How to choose the right storage

a08-GCP Big Data and Machine Learning

Big Data

Serverless means you don’t have to worry about provisioning compute instances to run your jobs. the services are fully managed.

Cloud Dataproc

is managed Hadoop

  • Fast, easy, managed way to run Hadoop, Spark/Hive/Pig on GCP
  • Create clusters in 90 seconds
  • Scale clusters up and down even when jobs are running
  • Easily migrate on-premises Hadoop jobs to the cloud
  • Save money with preemptible instances

Cloud Dataflow

is managed data pipelines

  • Processes data using Compute Engine
    • Clusters are sized for you
    • Automated scaling
  • Write code for batch and streaming

Why use Cloud Dataflow?

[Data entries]

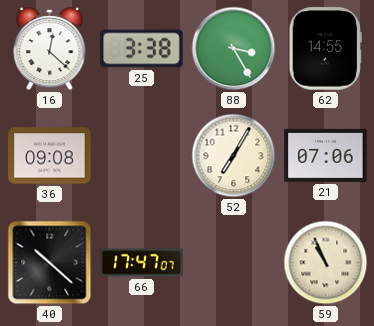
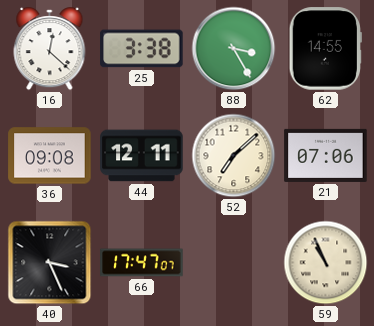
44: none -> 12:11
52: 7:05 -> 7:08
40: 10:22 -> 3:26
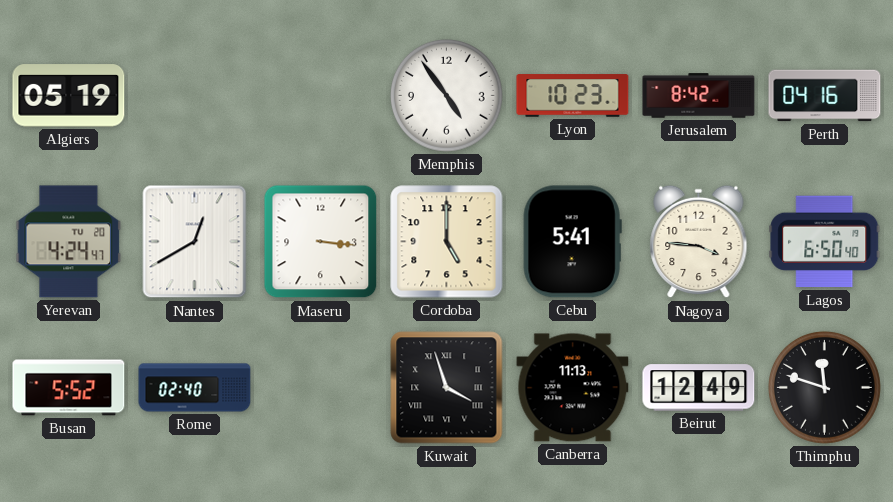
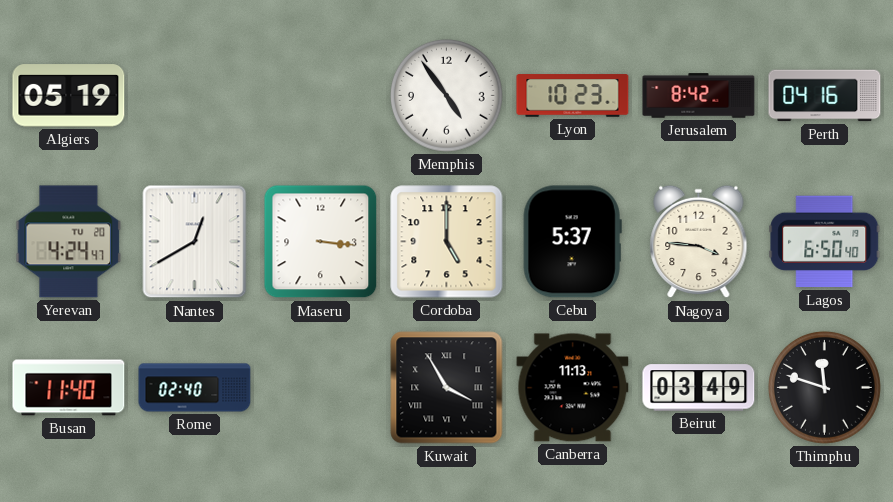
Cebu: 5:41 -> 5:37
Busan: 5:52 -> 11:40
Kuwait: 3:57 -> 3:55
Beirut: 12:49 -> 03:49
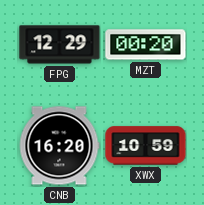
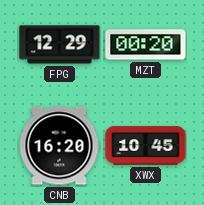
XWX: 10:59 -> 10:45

> _SET OF TASKS_:
1/ Using the text on GCP big data services, decide whether each statement agrees with it, and quote the deciding words for each. (a) Cloud Dataproc can create clusters in 90 seconds. (b) With Cloud Dataflow, users size the clusters themselves. (c) Cloud Dataproc clusters can be scaled only when no jobs are running.
2/ Repeat the passage of the text on GCP big data services from "How to choose" up to and including "are fully managed.".

> _WORKED SOLUTIONS_:
1/
(a) Yes: "Create clusters in 90 seconds"
(b) No: "Clusters are sized for you"
(c) No: "Scale clusters up and down even when jobs are running"

2/
How to choose the right storage

a08-GCP Big Data and Machine Learning

Big Data

Serverless means you don’t have to worry about provisioning compute instances to run your jobs. the services are fully managed.